As so often happens in the world of quotes, once a saying is misattributed it can spread like wildfire, especially in the day of the internet.
The quote should actually be attributed to Stephen Grellet (2 November 1773 – 16 November 1855) born Etienne de Grellet du Mabillier, who was a prominent Quaker evangelist and traveler. In various places it is attributed to William Penn or Mahatma Gandhi. According to various Quaker websites as well as Wikiquote, Grellet is the author. As long as people the world over are inspired by the sentiment, I doubt he would mind. No less than the Wordsworth Dictionary of Quotations, however, cites Grellet as the author.

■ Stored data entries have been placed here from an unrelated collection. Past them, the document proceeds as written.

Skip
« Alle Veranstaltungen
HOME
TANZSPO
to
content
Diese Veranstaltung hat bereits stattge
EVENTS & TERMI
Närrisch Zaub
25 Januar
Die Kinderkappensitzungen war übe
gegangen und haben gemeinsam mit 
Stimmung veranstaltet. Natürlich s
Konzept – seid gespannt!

British religious leader William Penn (1644-1718) was a champion for peace, love, and liberty. Born in London, he was the wealthy son of naval hero Admiral Sir William Penn. Young William studied at Oxford, became an advocate for Quaker practices, and was imprisoned for his "radical" writings. I love this quote by Penn:
"No pain, no palm; no thorns, no throne; no gall, no glory; no cross, no crown," he once proclaimedin "No Cross, No Crown."
Some additional Grellet quotes are:
"If I can anyway contribute to the diversion or improvement of the country in which I live, I shall leave it, when I am summoned out of it, with the satisfaction of thinking that I have not lived in vain."
"I was suddenly arrested by what seemed to be an awful voice proclaiming the words, "Eternity! Eternity! Eternity!" It reached my very soul— my whole man shook— it brought me like Saul to the ground. The great depravity and sinfulness of my heart were set before me, and the gulf of everlasting destruction to which I was verging. I was made to bitterly cry out, "If there is no God— doubtless there is a hell." I found myself in the midst of it."